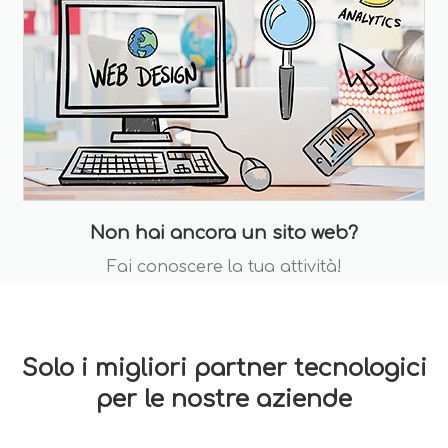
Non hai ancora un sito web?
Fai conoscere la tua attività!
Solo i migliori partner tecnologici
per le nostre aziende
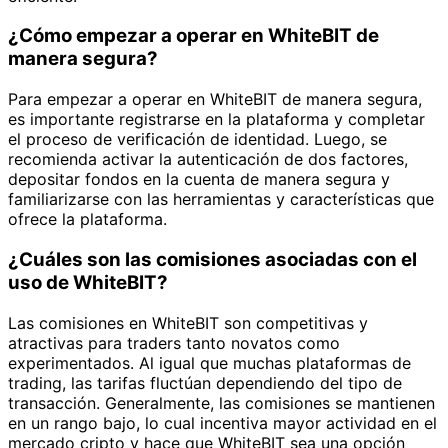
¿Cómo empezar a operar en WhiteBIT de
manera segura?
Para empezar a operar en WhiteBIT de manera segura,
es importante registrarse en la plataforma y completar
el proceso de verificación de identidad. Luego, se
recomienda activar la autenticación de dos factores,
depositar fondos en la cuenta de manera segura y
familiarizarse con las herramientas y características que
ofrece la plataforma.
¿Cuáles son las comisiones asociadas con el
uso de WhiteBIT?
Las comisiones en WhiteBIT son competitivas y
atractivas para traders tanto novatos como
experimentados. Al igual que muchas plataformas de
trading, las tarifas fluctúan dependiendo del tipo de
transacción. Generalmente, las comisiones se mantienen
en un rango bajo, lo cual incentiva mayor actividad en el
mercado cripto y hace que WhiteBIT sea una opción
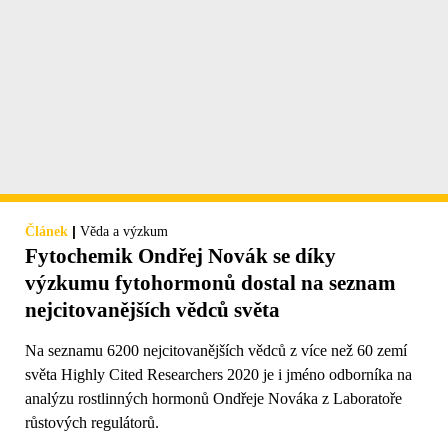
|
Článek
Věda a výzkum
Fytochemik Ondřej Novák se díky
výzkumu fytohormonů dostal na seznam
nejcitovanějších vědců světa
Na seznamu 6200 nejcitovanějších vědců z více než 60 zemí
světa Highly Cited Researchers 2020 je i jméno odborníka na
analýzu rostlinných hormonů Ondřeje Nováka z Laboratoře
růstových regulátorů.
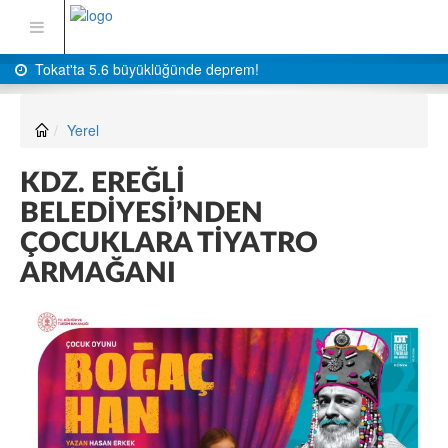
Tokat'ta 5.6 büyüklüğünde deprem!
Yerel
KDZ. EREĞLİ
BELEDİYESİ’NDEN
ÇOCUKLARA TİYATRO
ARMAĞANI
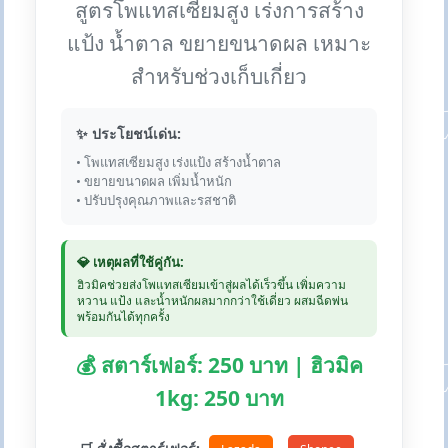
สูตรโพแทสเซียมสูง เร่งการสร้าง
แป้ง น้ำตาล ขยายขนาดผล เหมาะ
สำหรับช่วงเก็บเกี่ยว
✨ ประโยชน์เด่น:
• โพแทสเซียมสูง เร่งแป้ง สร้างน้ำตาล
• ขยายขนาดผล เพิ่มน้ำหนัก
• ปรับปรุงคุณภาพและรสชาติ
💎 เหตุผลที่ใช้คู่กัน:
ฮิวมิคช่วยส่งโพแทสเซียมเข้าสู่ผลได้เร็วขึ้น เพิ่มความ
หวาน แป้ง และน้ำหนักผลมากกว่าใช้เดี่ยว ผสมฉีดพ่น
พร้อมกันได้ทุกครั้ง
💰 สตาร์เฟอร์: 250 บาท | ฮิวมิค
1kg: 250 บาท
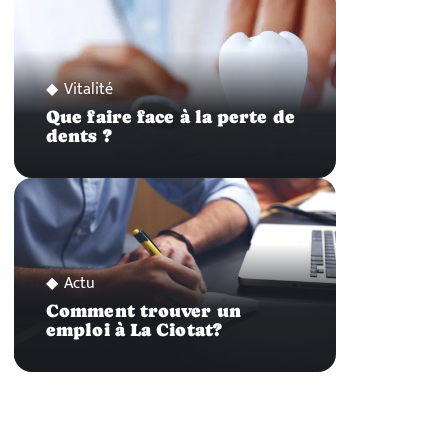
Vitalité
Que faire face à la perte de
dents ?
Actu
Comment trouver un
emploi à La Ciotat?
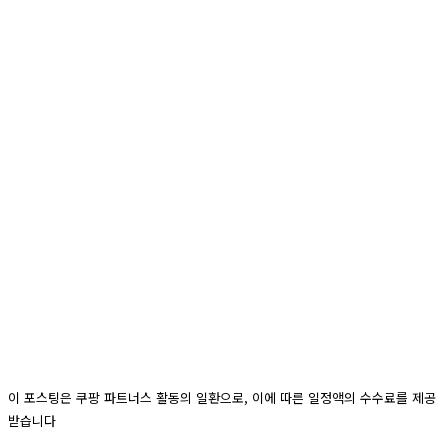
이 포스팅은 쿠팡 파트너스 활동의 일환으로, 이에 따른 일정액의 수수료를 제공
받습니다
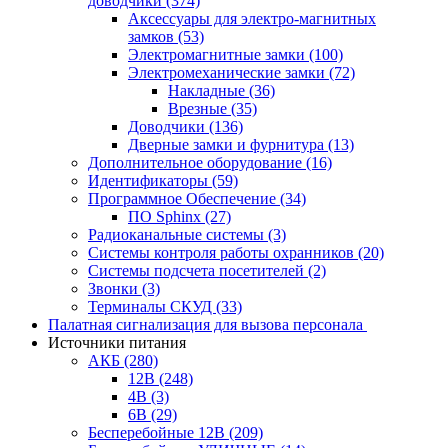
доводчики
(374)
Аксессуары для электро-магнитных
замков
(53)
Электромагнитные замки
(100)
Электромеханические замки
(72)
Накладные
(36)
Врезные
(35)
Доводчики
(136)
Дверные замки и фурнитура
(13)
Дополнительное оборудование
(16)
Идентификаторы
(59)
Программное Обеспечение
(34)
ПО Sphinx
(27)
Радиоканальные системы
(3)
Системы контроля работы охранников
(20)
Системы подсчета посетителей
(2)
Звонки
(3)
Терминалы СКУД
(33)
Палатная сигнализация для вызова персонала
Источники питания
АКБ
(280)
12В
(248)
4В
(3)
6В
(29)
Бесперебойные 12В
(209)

■ ■ ■ ■ ■

Activity | Every line of the material that includes the word "operar" needs to be copied.

Solution |
¿Cómo empezar a operar en WhiteBIT de
Para empezar a operar en WhiteBIT de manera segura,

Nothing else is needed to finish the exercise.